## DIRECTIONS FOR THIS TASK
In the entries, from the line with "- [Rolling Snapshots](rolling_snapshots.md)" to the line with "- [File Level Restore](file_level_restore.md)", swap "Disaster Recovery" for "Site Recovery" and give those lines again with nothing else changed.

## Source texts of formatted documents

::::::

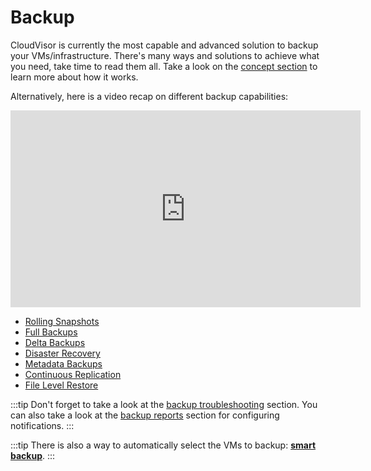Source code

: # Backup

CloudVisor is currently the most capable and advanced solution to backup your VMs/infrastructure. There's many ways and solutions to achieve what you need, take time to read them all. Take a look on the [concept section](backups.md) to learn more about how it works.

Alternatively, here is a video recap on different backup capabilities:

<iframe width="560" height="315" src="https://www.youtube.com/embed/FfUqIwT8KzI" frameborder="0" allow="accelerometer; autoplay; encrypted-media; gyroscope; picture-in-picture" allowfullscreen></iframe>

- [Rolling Snapshots](rolling_snapshots.md)
- [Full Backups](full_backups.md)
- [Delta Backups](delta_backups.md)
- [Disaster Recovery](disaster_recovery.md)
- [Metadata Backups](metadata_backup.md)
- [Continuous Replication](continuous_replication.md)
- [File Level Restore](file_level_restore.md)

:::tip
Don't forget to take a look at the [backup troubleshooting](backup_troubleshooting.md) section. You can also take a look at the [backup reports](backup_reports.md) section for configuring notifications.
:::

:::tip
There is also a way to automatically select the VMs to backup: **[smart backup](backups.md#smart-backup)**.
:::
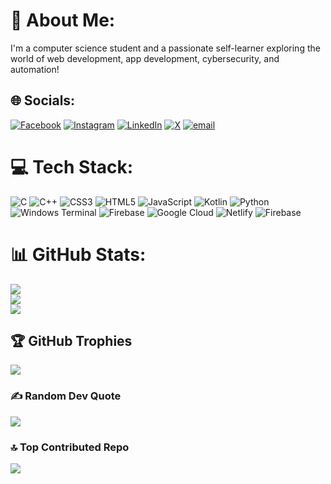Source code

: # 💫 About Me:
I'm a computer science student and a passionate self-learner exploring the world of web development, app development, cybersecurity, and automation!


## 🌐 Socials:
[![Facebook](https://img.shields.io/badge/Facebook-%231877F2.svg?logo=Facebook&logoColor=white)](https://facebook.com/iamggd) [![Instagram](https://img.shields.io/badge/Instagram-%23E4405F.svg?logo=Instagram&logoColor=white)](https://instagram.com/iam_ggd) [![LinkedIn](https://img.shields.io/badge/LinkedIn-%230077B5.svg?logo=linkedin&logoColor=white)](https://linkedin.com/in/iamggd) [![X](https://img.shields.io/badge/X-black.svg?logo=X&logoColor=white)](https://x.com/iam_ggd) [![email](https://img.shields.io/badge/Email-D14836?logo=gmail&logoColor=white)](mailto:gourob.durjoy.2002@gmail.com) 

# 💻 Tech Stack:
![C](https://img.shields.io/badge/c-%2300599C.svg?style=for-the-badge&logo=c&logoColor=white) ![C++](https://img.shields.io/badge/c++-%2300599C.svg?style=for-the-badge&logo=c%2B%2B&logoColor=white) ![CSS3](https://img.shields.io/badge/css3-%231572B6.svg?style=for-the-badge&logo=css3&logoColor=white) ![HTML5](https://img.shields.io/badge/html5-%23E34F26.svg?style=for-the-badge&logo=html5&logoColor=white) ![JavaScript](https://img.shields.io/badge/javascript-%23323330.svg?style=for-the-badge&logo=javascript&logoColor=%23F7DF1E) ![Kotlin](https://img.shields.io/badge/kotlin-%237F52FF.svg?style=for-the-badge&logo=kotlin&logoColor=white) ![Python](https://img.shields.io/badge/python-3670A0?style=for-the-badge&logo=python&logoColor=ffdd54) ![Windows Terminal](https://img.shields.io/badge/Windows%20Terminal-%234D4D4D.svg?style=for-the-badge&logo=windows-terminal&logoColor=white) ![Firebase](https://img.shields.io/badge/firebase-%23039BE5.svg?style=for-the-badge&logo=firebase) ![Google Cloud](https://img.shields.io/badge/GoogleCloud-%234285F4.svg?style=for-the-badge&logo=google-cloud&logoColor=white) ![Netlify](https://img.shields.io/badge/netlify-%23000000.svg?style=for-the-badge&logo=netlify&logoColor=#00C7B7) ![Firebase](https://img.shields.io/badge/firebase-a08021?style=for-the-badge&logo=firebase&logoColor=ffcd34)

# 📊 GitHub Stats:

![](https://github-readme-stats.vercel.app/api?username=iamggd&theme=neon&hide_border=false&include_all_commits=true&count_private=true)<br/>
![](https://nirzak-streak-stats.vercel.app/?user=iamggd&theme=neon&hide_border=false)<br/>
![](https://github-readme-stats.vercel.app/api/top-langs/?username=iamggd&theme=neon&hide_border=false&include_all_commits=true&count_private=true&layout=compact)

## 🏆 GitHub Trophies

![](https://github-profile-trophy.vercel.app/?username=iamggd&theme=neon&no-frame=false&no-bg=false&margin-w=4)

### ✍️ Random Dev Quote
![](https://quotes-github-readme.vercel.app/api?type=horizontal&theme=gruvbox)

### 🔝 Top Contributed Repo
![](https://github-contributor-stats.vercel.app/api?username=iamggd&limit=5&theme=neon&combine_all_yearly_contributions=true)

<!-- Proudly created with GPRM ( https://gprm.itsvg.in ) -->
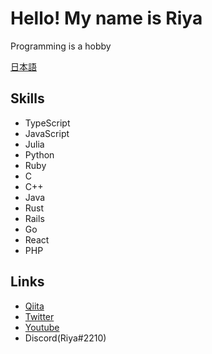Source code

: # Hello! My name is Riya

Programming is a hobby

[日本語](./README.md)

## Skills

+ TypeScript
+ JavaScript
+ Julia
+ Python
+ Ruby
+ C
+ C++
+ Java
+ Rust
+ Rails
+ Go
+ React
+ PHP

## Links

+ [Qiita](https://qiita.com/riya81)
+ [Twitter](https://twitter.com/manyuta06)
+ [Youtube](https://www.youtube.com/channel/UCzMNGxxy0m33xG0dJNtRL1g)
+ Discord(Riya#2210)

::::::

## RESULT OF THE EXERCISE
- [Rolling Snapshots](rolling_snapshots.md)
- [Full Backups](full_backups.md)
- [Delta Backups](delta_backups.md)
- [Site Recovery](disaster_recovery.md)
- [Metadata Backups](metadata_backup.md)
- [Continuous Replication](continuous_replication.md)
- [File Level Restore](file_level_restore.md)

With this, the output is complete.